COVID, LA FINE DEL GREEN PASS. Oggi il Senato ha dato via libera con voto di fiducia alla conversione in legge del decreto sull’obbligo vaccinale per gli over 50. Sembra però avvicinarsi il momento in cui la maggioranza dovrà ridiscutere il green pass. Il leader 5S Giuseppe Conte oggi ha detto chiaramente che alla luce dell’andamento della curva epidemiologica la norma può essere oggetto di revisione. E ha invitato Draghi e il ministro Speranza a un confronto. Intanto, il bollettino delle ultime 24 ore riporta oltre 36 mila contagi e 214 morti. Sul Fatto di domani racconteremo il fenomeno del long Covid, con alcune storie di malati.

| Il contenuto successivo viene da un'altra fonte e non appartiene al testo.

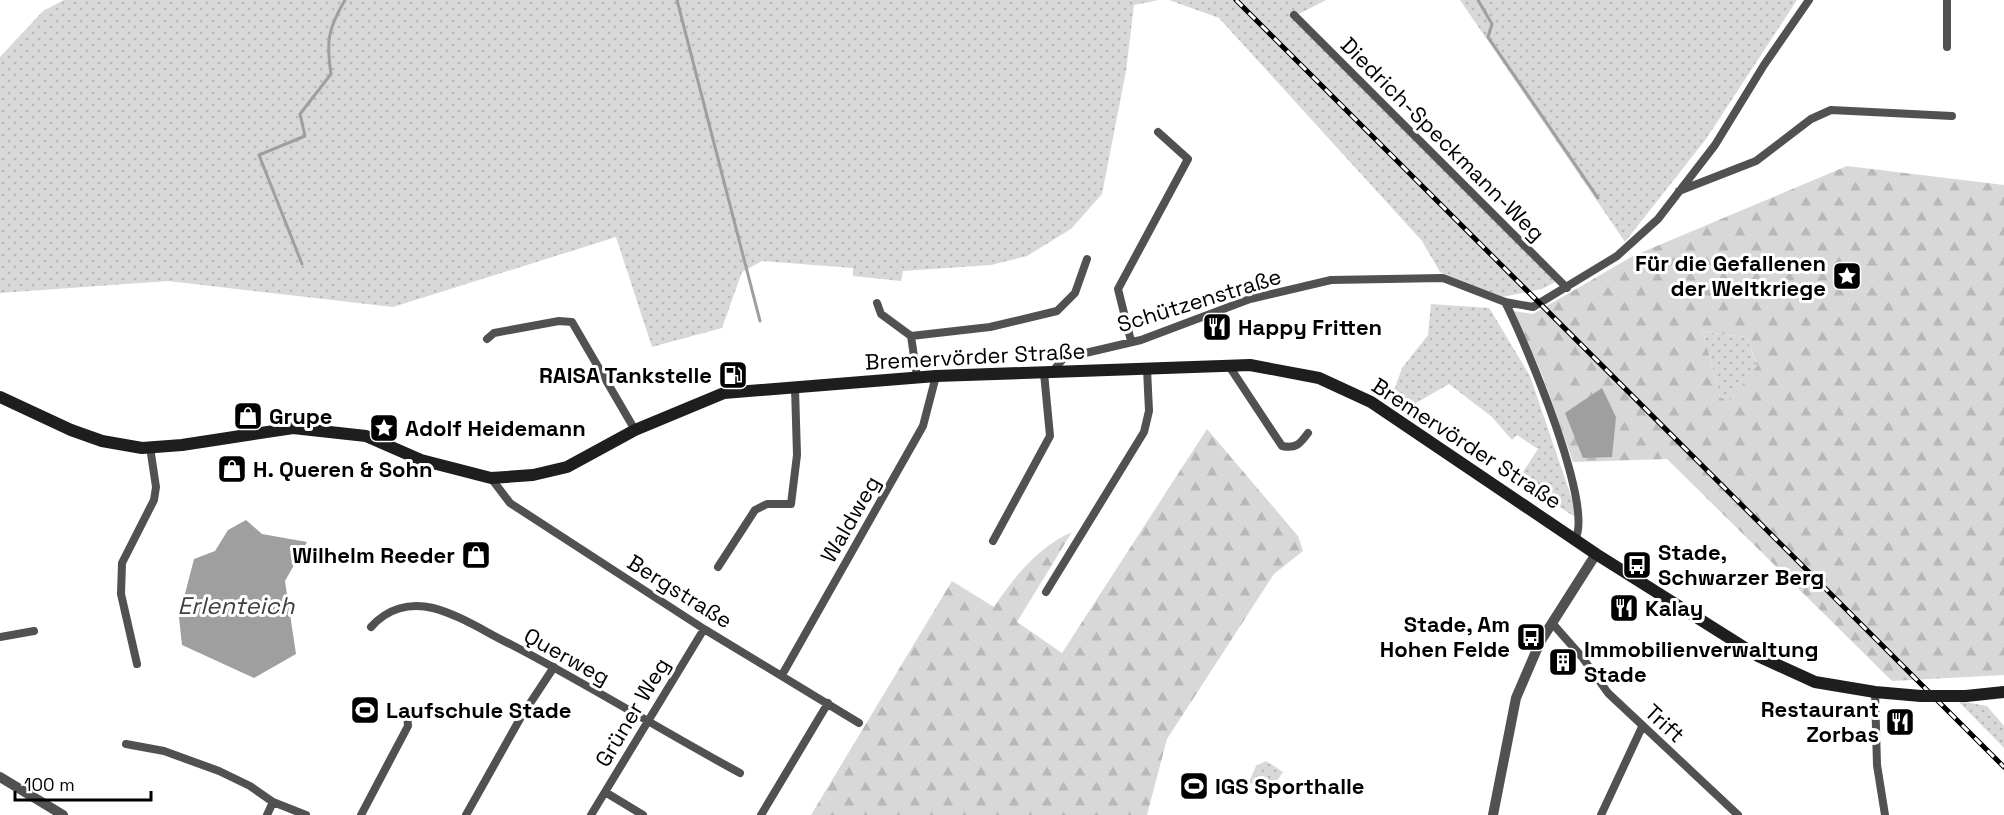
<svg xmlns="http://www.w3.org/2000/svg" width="2004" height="815" viewBox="0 0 2004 815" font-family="'Space Grotesk',sans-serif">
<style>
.green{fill:url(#green-dots)}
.forest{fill:url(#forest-firs);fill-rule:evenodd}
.water{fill:#9f9f9f}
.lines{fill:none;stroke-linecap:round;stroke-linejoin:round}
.stream{stroke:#9f9f9f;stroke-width:3}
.minor{stroke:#515151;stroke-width:8}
.tertiary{stroke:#515151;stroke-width:10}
.secondary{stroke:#1e1e1e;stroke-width:12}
.rail-casing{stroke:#000;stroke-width:5}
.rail{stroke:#fff;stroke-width:3;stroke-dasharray:9;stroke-linecap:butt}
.secondary-bridge{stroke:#1e1e1e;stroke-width:12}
.labels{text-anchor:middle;stroke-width:6;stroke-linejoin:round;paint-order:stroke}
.street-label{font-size:22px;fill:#000;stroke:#fff}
.poi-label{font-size:22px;font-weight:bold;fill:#000;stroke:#fff;text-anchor:start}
.water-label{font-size:24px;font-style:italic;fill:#404040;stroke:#fff}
</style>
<defs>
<pattern id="green-dots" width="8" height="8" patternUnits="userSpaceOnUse" patternTransform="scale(1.5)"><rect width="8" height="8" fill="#d8d8d8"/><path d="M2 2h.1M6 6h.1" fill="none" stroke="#b8b8b8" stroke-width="1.8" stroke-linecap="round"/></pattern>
<pattern id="forest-firs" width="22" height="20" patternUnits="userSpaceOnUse" patternTransform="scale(1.5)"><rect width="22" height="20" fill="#d8d8d8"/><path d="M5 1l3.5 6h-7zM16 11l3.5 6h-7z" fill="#b8b8b8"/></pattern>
</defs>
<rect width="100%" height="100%" fill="#fff"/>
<!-- green -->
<path class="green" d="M 64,0 L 1159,0 L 1134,5 L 1126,71 L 1102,194 L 1071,229 L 1027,256 L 991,265 L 903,271 L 901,281 L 853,276 L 853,268 L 762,261 L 742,272 L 722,328 L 652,347 L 616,237 L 393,307 L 168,281 L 0,293 L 0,57 L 43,11 Z
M 1169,0 L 1326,0 L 1293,17 L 1557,281 L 1542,289 L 1502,297 L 1440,272 L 1422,241 L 1219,18 Z
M 1460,0 L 1797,0 L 1706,139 L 1625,242 Z
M 1431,304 L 1489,308 L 1491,311 L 1530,376 L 1577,514 L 1575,517 L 1540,494 L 1528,483 L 1523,472 L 1538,449 L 1517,435 L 1512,440 L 1492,417 L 1449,384 L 1409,407 L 1383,399 L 1391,399 L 1402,368 L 1428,335 Z
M 1703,332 L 1747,337 L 1757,367 L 1729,402 L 1720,397 Z
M 1958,701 L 1987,706 L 2004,726 L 2004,748 Z
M 1266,761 L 1283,772 L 1270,791 L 1249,782 L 1256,766 Z"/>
<!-- forest -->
<path class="forest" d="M 1847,166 L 2004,185 L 2004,675 L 1892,681 L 1667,459 L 1573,462 L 1543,377 L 1514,311 L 1533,314 L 1633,256 ZM 1703,332 L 1747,337 L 1757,366 L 1729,402 L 1720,397 Z
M 1207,429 L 1298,536 L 1303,551 L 1274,574 L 1167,739 L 1147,815 L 811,815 L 952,581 L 994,607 C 1014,577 1038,547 1072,532 L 1017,622 L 1062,653 Z"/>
<!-- water -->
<path class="water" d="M 1602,388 L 1616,417 L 1612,457 L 1583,458 L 1565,413 Z
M 246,520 L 262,534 L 307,542 L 285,581 L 296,654 L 254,678 L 182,645 L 179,617 L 194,559 L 215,551 L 228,530 Z"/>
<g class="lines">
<!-- stream -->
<path class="stream" d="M 677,0 L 760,321
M 1478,0 L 1492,24 L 1488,37 L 1598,198
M 302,264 L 259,155 L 305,136 L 300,114 L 331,74 C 326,41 328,29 345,0"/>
<!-- minor -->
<path class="minor" d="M 1294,15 L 1567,288
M 1947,47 L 1947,0
M 1679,191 L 1756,161 L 1811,119 L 1831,110 L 1952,116
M 1505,302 C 1524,339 1595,507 1575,539
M 877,303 L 881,314 L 911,336
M 487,339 L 494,333 L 559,321 L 572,322 L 635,430
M 1131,341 L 1118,289 L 1188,159 L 1158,132
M 1229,366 L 1282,446 C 1296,449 1300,444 1308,433
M 1051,373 L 1064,358 L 1141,340 L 1250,299 L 1331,280 L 1443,278 L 1505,302 L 1533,307 L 1617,256 L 1658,219 L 1715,145 L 1764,65 L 1809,0
M 917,377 L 911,336 L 990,327 L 1057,311 L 1075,293 L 1087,259
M 491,478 L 510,503 L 704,629 L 859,723
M 993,541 L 1050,436 L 1044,373
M 718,567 L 755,510 L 767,504 L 791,504 L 797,455 L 795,388
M 1046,592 L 1144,432 L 1149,411 L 1147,369
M 1552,623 L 1582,657 L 1608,693 L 1738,815
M 371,627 C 387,609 409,602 433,608 C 460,615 487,633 512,645 C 589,685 664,732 740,773
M 0,637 L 34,631
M 137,664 L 121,594 L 122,563 L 154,500 L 156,487 L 150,447
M 782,675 L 923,426 L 936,376
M 1875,692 L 1877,765 L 1885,815
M 126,744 L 164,751 L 219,771 L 250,786 L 273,802 L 306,815
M 605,792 L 643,815
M 267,815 L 273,802
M 361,815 L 408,726 L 407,714
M 466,815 L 521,717 L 554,667
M 591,815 L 704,629
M 761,815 L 828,703
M 1601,815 L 1642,727"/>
<!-- tertiary -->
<path class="tertiary" d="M 0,777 L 63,815
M 1493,815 L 1516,698 L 1540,642 L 1596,554"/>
<!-- secondary -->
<path class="secondary" d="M 0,397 L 71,430 L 102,441 L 142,448 L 182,445 L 293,428 L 366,436 L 421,460 L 491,478 L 533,475 L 567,467 L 635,430 L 724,393 L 936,376 L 1250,365 L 1319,378 L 1371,402 L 1596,554 L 1758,656 L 1815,682 L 1875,692 L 1921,696
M 1966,696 L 2004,692"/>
<!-- rail casing -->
<g class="rail-casing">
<path id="rail" d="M 1236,0 L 2004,767"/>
</g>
<!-- rail -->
<use href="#rail" class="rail"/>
<!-- secondary-bridge -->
<path class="secondary-bridge" d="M 1921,696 L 1966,696"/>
</g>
<!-- icons -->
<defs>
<g id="sight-square" transform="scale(1.5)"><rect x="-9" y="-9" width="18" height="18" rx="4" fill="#000" stroke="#fff"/><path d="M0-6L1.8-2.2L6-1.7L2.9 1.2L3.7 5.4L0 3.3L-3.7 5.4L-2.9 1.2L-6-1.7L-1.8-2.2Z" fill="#fff"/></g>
<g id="restaurant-square" transform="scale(1.5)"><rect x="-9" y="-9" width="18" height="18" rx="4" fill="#000" stroke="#fff"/><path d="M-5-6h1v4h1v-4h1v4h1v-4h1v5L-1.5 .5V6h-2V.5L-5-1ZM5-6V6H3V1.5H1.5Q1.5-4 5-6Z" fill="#fff"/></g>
<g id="fuel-square" transform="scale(1.5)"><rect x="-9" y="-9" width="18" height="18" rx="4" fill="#000" stroke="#fff"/><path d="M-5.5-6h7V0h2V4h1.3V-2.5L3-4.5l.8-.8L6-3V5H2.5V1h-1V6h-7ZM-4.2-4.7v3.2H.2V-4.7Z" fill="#fff"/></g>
<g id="shop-square" transform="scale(1.5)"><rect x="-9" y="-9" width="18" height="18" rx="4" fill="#000" stroke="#fff"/><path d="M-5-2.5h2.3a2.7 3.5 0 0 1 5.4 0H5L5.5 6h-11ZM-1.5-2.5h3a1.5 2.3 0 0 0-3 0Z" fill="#fff"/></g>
<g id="bus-square" transform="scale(1.5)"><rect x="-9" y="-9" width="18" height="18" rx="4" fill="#000" stroke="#fff"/><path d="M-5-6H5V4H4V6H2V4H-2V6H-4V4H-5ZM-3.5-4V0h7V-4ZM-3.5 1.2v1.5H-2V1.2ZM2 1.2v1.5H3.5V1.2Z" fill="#fff"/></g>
<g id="building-square" transform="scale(1.5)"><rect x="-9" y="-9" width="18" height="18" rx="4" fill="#000" stroke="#fff"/><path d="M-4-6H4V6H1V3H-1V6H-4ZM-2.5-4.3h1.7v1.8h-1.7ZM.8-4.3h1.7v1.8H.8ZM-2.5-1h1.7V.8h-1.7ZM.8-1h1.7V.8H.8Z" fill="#fff"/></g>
<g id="stadium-square" transform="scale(1.5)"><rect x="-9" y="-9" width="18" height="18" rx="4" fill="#000" stroke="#fff"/><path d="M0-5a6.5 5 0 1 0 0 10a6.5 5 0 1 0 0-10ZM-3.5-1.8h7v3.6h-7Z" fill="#fff"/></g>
</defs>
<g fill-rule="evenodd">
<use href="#sight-square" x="1847" y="276"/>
<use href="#restaurant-square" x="1217" y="327"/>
<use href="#fuel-square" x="733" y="375"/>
<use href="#shop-square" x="248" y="416"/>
<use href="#sight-square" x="384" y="428"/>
<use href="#shop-square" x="232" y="469"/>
<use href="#shop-square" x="476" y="555"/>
<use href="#bus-square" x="1637" y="565"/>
<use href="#restaurant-square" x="1624" y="608"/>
<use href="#bus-square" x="1531" y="637"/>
<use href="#building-square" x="1563" y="662"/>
<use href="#stadium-square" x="365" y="710"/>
<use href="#restaurant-square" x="1900" y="722"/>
<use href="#stadium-square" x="1194" y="786"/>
</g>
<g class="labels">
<!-- street labels -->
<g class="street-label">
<text transform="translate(1443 139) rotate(45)" y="8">Diedrich-Speckmann-Weg</text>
<text transform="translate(1199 300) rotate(-17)" y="8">Schützenstraße</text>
<text transform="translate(975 356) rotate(-3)" y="8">Bremervörder Straße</text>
<text transform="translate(1467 443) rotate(33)" y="8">Bremervörder Straße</text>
<text transform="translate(850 519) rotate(-60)" y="8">Waldweg</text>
<text transform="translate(680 591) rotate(32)" y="8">Bergstraße</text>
<text transform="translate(567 656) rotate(29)" y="8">Querweg</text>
<text transform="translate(632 712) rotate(-59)" y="8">Grüner Weg</text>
<text transform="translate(1665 723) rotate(43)" y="8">Trift</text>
</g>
<!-- poi labels -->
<g class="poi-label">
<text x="1826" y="271" text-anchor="end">Für die Gefallenen<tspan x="1826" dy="25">der Weltkriege</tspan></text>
<text x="1238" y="335">Happy Fritten</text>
<text x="712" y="383" text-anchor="end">RAISA Tankstelle</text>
<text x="269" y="424">Grupe</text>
<text x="405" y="436">Adolf Heidemann</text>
<text x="253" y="477">H. Queren &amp; Sohn</text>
<text x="1658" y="560">Stade,<tspan x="1658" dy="25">Schwarzer Berg</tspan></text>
<text x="455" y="563" text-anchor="end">Wilhelm Reeder</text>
<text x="1645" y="616">Kalay</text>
<text x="1510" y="632" text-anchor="end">Stade, Am<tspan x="1510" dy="25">Hohen Felde</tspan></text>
<text x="1584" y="657">Immobilienverwaltung<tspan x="1584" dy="25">Stade</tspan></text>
<text x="1879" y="717" text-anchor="end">Restaurant<tspan x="1879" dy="25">Zorbas</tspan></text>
<text x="386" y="718">Laufschule Stade</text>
<text x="1215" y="794">IGS Sporthalle</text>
</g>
<!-- water labels -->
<g class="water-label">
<text x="236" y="614">Erlenteich</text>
</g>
</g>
<!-- scale -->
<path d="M15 791v9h136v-9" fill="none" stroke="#000000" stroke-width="3"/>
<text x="24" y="791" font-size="18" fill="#000000" stroke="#ffffff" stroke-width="4.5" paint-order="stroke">100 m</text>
</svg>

LE ALTRE NOTIZIE CHE TROVERETE
Le motivazioni del no della Consulta ai referendum. Sono state depositate le sentenze della Corte costituzionale. Il quesito sull’omicidio del consenziente “priva la vita della tutela minima richiesta dalla Costituzione”, quello sulla cannabis era contraddittorio e avrebbe depenalizzato le droghe pesanti, quello sulla responsabilità dei magistrati (l’unico bocciato del pacchetto sulla giustizia promosso da Lega e Radicali) era inammissibile perché scavalcava le prerogative dei referendum (che sono solo abrogativi) e proponeva una norma nuova, non voluta dal legislatore.
Il caso Paolo Nori. La foga dello schieramento ha colpito anche l’Università di Milano Bicocca, che aveva pensato di bloccare un corso del celebre scrittore Paolo Nori su Dostoevskij, perché autore russo. Alla fine l’ateneo è tornato sui suoi passi.